Ia kembali terkejut. Tak menyangka ia melontarkan bahasa yang sama dengan mereka. Satu permen karet telah tersimpan di kantung seragamnya.

Gerakan Gis yang sederhana itu membuatnya menelan ludah. Staminanya prima. Pandangannya jelas. Otot kedua kakinya tak mengeluh sedikit pun dengan gerakan yang cukup tiba-tiba itu. Alih-alih kembali duduk, ia berjalan ke luar gedung.

Gis mengamati dengan cermat. Tempatnya berteduh menyerupai sebuah markas.

Dan apa perannya di sana? Yang jelas, ia merasa tubuhnya agak berkeringat. Apa ia baru saja melakukan latihan otot?

Gis hendak mengamati lebih jauh ketika mendengar seruan dari kejauhan.

"Tiga puluh menit lagi kita akan latihan menembak!" Seorang pria yang agaknya berpangkat tinggi berteriak pada mereka yang tengah menikmati ransum. Gis tidak lapar; jadi ia memutuskan untuk melangkah mendekati pria yang tengah menggunakan keker itu.

"Sudah sarapan?" tanyanya.

Gis masih berusaha menyembunyikan keterkejutannya. "Sudah. Kolonel?" Ia menelan ludah lagi seolah memang mengetahui pangkat pria itu.

"Tentu saja. Ah, sungguh pagi yang sempurna untuk memulai hari."

Gis menunduk dan memakan permen karetnya—mengurangi kecanggungan. Di kejauhan, serangkaian senjata disiapkan di atas meja.

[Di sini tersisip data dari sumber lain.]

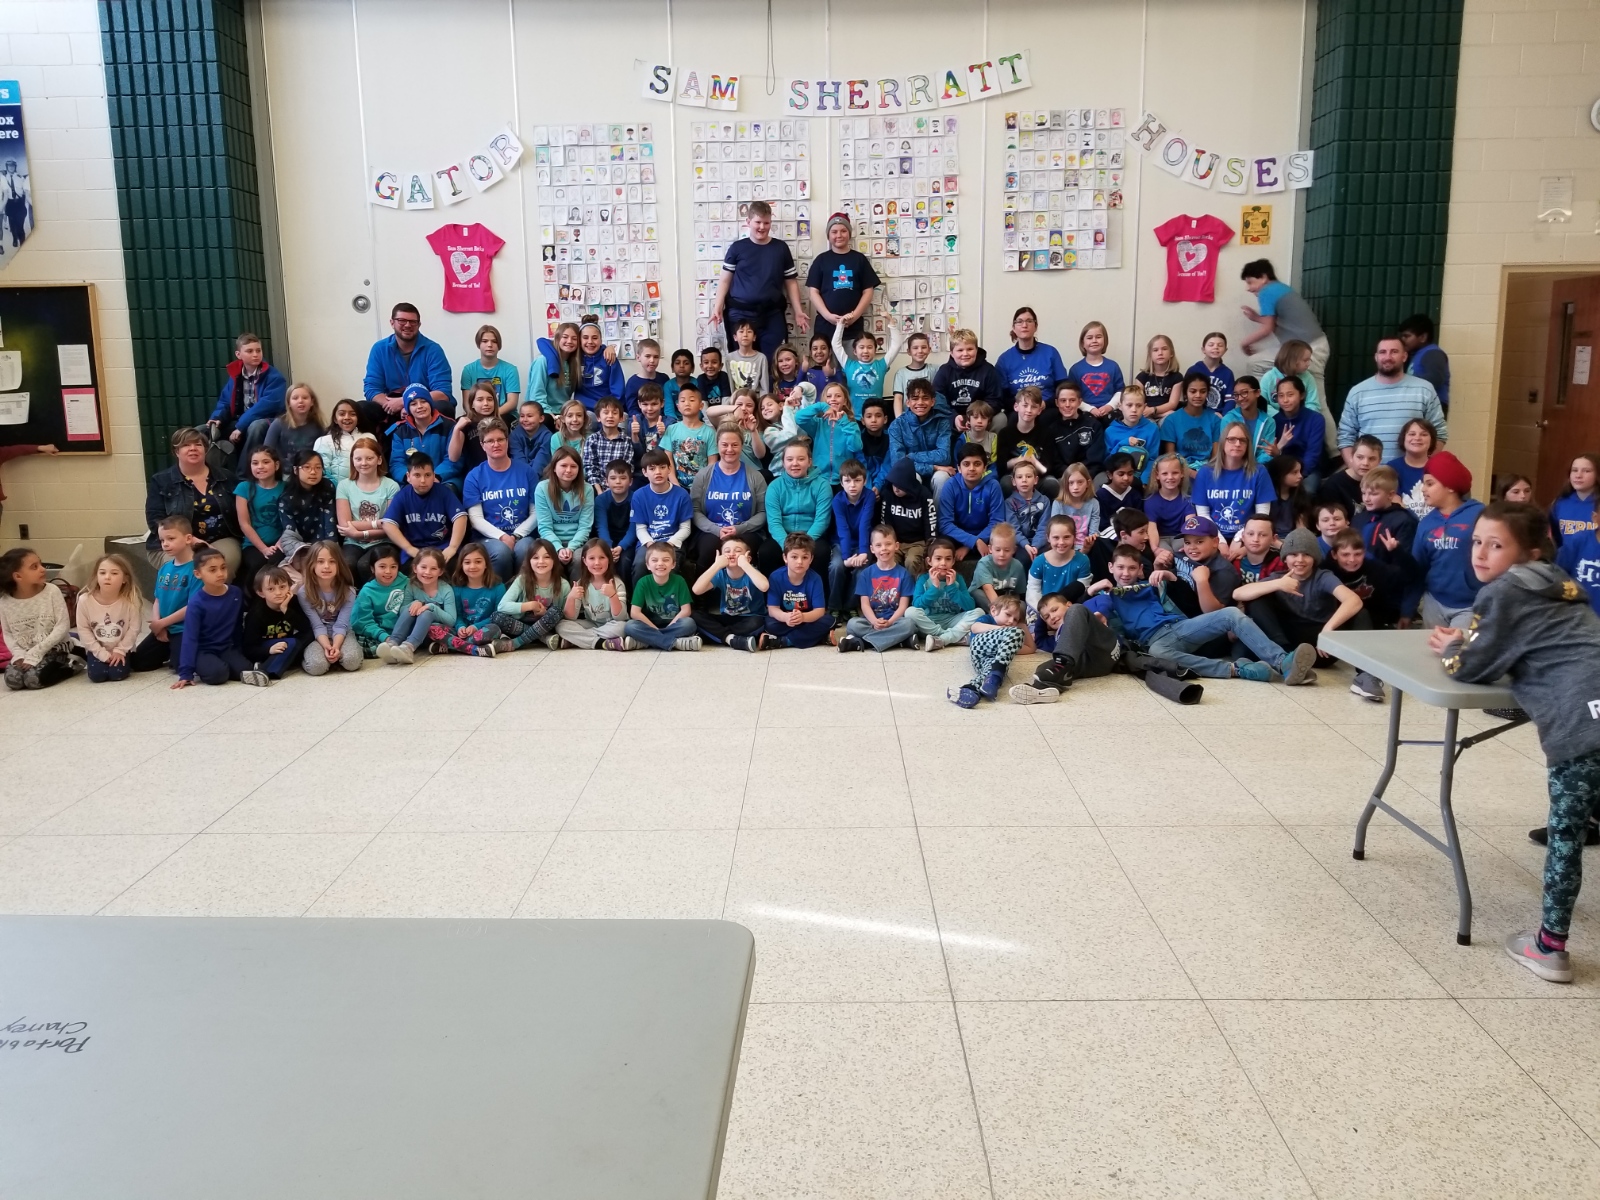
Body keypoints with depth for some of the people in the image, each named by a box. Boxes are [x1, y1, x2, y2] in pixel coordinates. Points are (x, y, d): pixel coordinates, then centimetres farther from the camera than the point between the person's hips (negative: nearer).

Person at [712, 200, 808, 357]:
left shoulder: (781, 248, 8)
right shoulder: (737, 248, 3)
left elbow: (791, 282, 12)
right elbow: (725, 279, 5)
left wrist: (798, 311, 6)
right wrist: (718, 307, -6)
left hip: (772, 315, 2)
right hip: (741, 314, -1)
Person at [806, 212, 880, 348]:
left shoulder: (859, 259, 10)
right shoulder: (821, 260, 8)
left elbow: (868, 291, 7)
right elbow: (813, 291, 3)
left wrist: (855, 315, -8)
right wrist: (828, 315, -11)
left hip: (853, 326, 1)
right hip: (825, 325, -1)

Ketika ia masih kecil, ia selalu mendamba untuk menggunakannya. Sekarang? Mendadak ia merasa lututnya seperti jeli.

Suara dengungan terdengar di cakrawala. Keker sang kolonel lantas mengarah pada sumber suara.

"Aneh. Seharusnya tidak ada pesawat kita yang melintas di ketinggian itu," ujarnya.

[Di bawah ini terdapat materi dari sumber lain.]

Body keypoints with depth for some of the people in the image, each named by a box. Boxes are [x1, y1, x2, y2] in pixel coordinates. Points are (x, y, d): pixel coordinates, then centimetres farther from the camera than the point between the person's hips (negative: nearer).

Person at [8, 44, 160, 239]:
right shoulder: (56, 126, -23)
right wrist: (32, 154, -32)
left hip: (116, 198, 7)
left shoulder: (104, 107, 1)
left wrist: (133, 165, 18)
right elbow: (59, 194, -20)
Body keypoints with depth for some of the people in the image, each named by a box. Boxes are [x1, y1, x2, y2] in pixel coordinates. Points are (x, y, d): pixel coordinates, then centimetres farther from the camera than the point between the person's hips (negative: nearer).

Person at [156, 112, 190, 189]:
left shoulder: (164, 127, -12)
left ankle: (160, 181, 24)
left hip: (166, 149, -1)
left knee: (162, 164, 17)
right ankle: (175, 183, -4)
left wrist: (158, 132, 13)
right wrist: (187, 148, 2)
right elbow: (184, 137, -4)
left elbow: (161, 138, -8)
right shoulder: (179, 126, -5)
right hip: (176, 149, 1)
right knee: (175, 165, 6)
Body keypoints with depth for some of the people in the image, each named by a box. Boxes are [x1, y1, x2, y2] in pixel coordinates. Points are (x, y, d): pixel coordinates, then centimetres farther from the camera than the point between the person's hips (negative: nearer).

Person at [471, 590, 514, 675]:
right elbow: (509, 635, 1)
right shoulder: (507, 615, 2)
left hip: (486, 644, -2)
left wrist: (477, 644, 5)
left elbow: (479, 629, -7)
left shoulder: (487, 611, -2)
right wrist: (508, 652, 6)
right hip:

"I-itu seperti bukan pesawat komersil," tambah Gis.

Sang kolonel membulatkan mata. Ia kemudian menghadap ke arah gedung.

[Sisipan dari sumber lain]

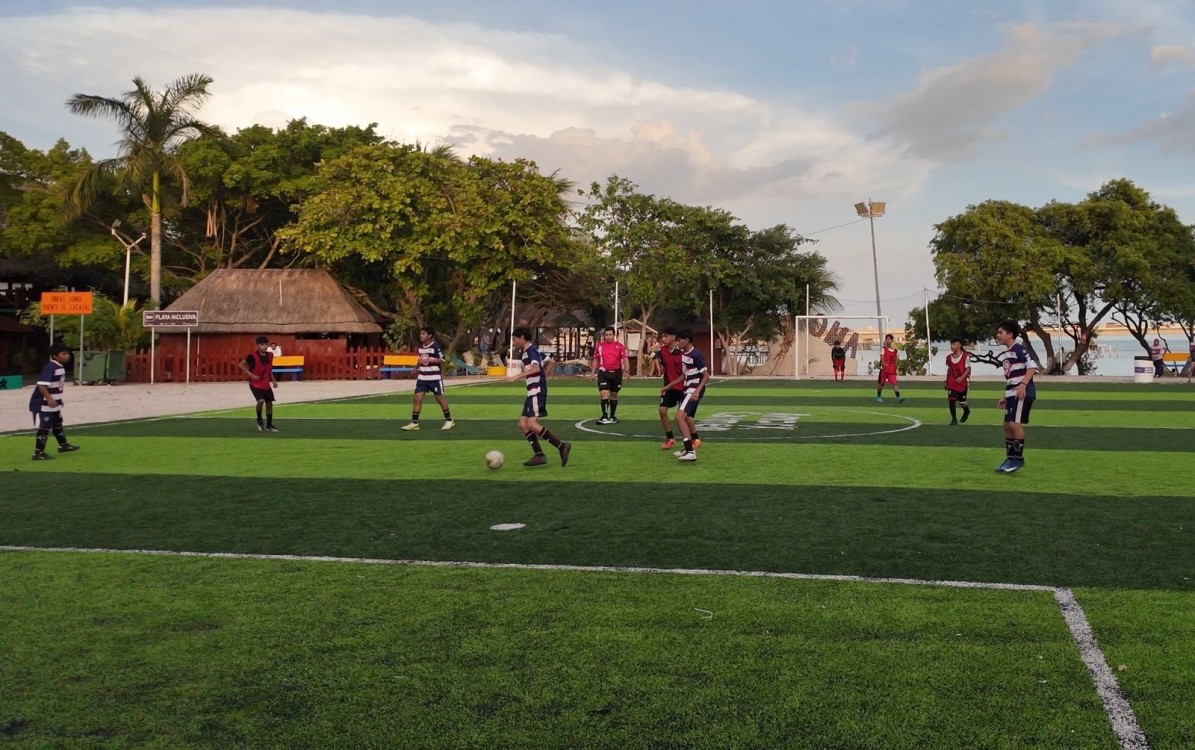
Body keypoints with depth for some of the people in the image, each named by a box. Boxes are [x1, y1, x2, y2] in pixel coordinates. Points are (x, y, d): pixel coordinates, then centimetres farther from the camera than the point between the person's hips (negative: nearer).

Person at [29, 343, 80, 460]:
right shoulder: (50, 367, -23)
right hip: (43, 404, -10)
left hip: (54, 404, 10)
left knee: (57, 425, 24)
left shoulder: (61, 367, 8)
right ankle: (38, 453, 3)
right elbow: (41, 385, -31)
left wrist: (58, 400, 24)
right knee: (44, 428, -5)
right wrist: (49, 399, -35)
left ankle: (63, 445, 40)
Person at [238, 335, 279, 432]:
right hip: (255, 384, -6)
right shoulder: (253, 356, -17)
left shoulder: (270, 355, 0)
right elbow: (241, 365, -11)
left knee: (269, 403, 6)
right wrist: (251, 375, -17)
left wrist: (273, 380, 11)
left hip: (266, 384, 6)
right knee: (261, 400, -23)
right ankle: (259, 420, 3)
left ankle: (269, 425, 20)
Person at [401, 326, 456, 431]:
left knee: (439, 398, 3)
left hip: (435, 377, -6)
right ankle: (414, 423, -1)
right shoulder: (420, 347, 9)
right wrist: (417, 368, 12)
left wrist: (429, 360, -24)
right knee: (417, 398, -3)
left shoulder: (436, 346, -12)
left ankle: (449, 420, 18)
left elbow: (442, 360, -16)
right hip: (422, 377, 6)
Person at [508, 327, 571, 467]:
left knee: (532, 423, -19)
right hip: (532, 393, 10)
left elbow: (536, 368, -29)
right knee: (523, 424, 5)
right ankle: (539, 455, 3)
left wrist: (517, 376, -35)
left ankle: (562, 446, -14)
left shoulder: (531, 350, -11)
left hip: (537, 392, -10)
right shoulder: (525, 351, 18)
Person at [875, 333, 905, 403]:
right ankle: (878, 397, 24)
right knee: (881, 383, 8)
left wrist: (896, 368, 17)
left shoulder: (894, 350, 10)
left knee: (894, 383, -10)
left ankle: (898, 397, -20)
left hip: (892, 370, 3)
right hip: (884, 369, -3)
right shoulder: (883, 349, -4)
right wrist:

"SIAGA! Semuanya, tinggalkan gedung. SEKARANG! Awasi serangan dari udara!"

Derap langkah menyusul kemudian. Di bawah jemari tangan kanan, mata Gis kembali menatap langit guna mengamati sebuah objek dijatuhkan dari pesawat itu.

"KOLONEL! Sesuatu dijatuhkan dari pesawat itu!" Gis memberi peringatan, tapi suaranya kalah oleh riuh dari para prajurit lain. "Kolonel!"

Gis lantas mencari-cari sebuah benda berbentuk corong. Kedua matanya menjelajah, lalu menemukan sebuah megafon tergantung di dalam ruangan. Untung saja ia dapat melihatnya melalui jendela.

Suara gemuruh dari langit kian mendekat. Gis mempercepat langkahnya. Tepat ketika ia sampai di ambang pintu, orang yang sebelumnya menawarkan permen karet pada Gis berteriak padanya agar segera keluar dari ruangan.

Gis tak gentar. Hanya megafon yang dapat membantu mereka semua. Entah ia yang bicara, atau sang kolonel.

Sialnya, detik ketika Gis keluar seraya membawa megafon, tubuhnya terlempar ke dalam ruangan. Sebuah benturan tak terhindarkan. Ia tak memiliki waktu untuk mengaduh karena hal selanjutnya yang ia tahu, cahaya menyilaukan serta gelombang panas luar biasa menjadi penutup kisahnya.

◊▷◁◊

Oh, tidak. Itu tentu bukan kejadian yang kulihat. Aku menyimak Gis menceritakan itu semua dalam bentuk pesan suara ketika ia tengah seorang diri. Agaknya ia gemar melakukan itu akhir-akhir ini. Aku sendiri penasaran, apakah pengalaman tersebut mimpi Gis atau bagaimana? Sepertinya sih mimpi.

◊▷◁◊

Tema hari ketujuh belas: Buat cerita dengan tokoh utama hari ke-13 yang terbangun sebagai seorang prajurit pada Perang Dunia II.

Nah, kurasa kalian bisa menebak ini kejadian di mana, jadi tak perlu kujelaskan lagi, ya?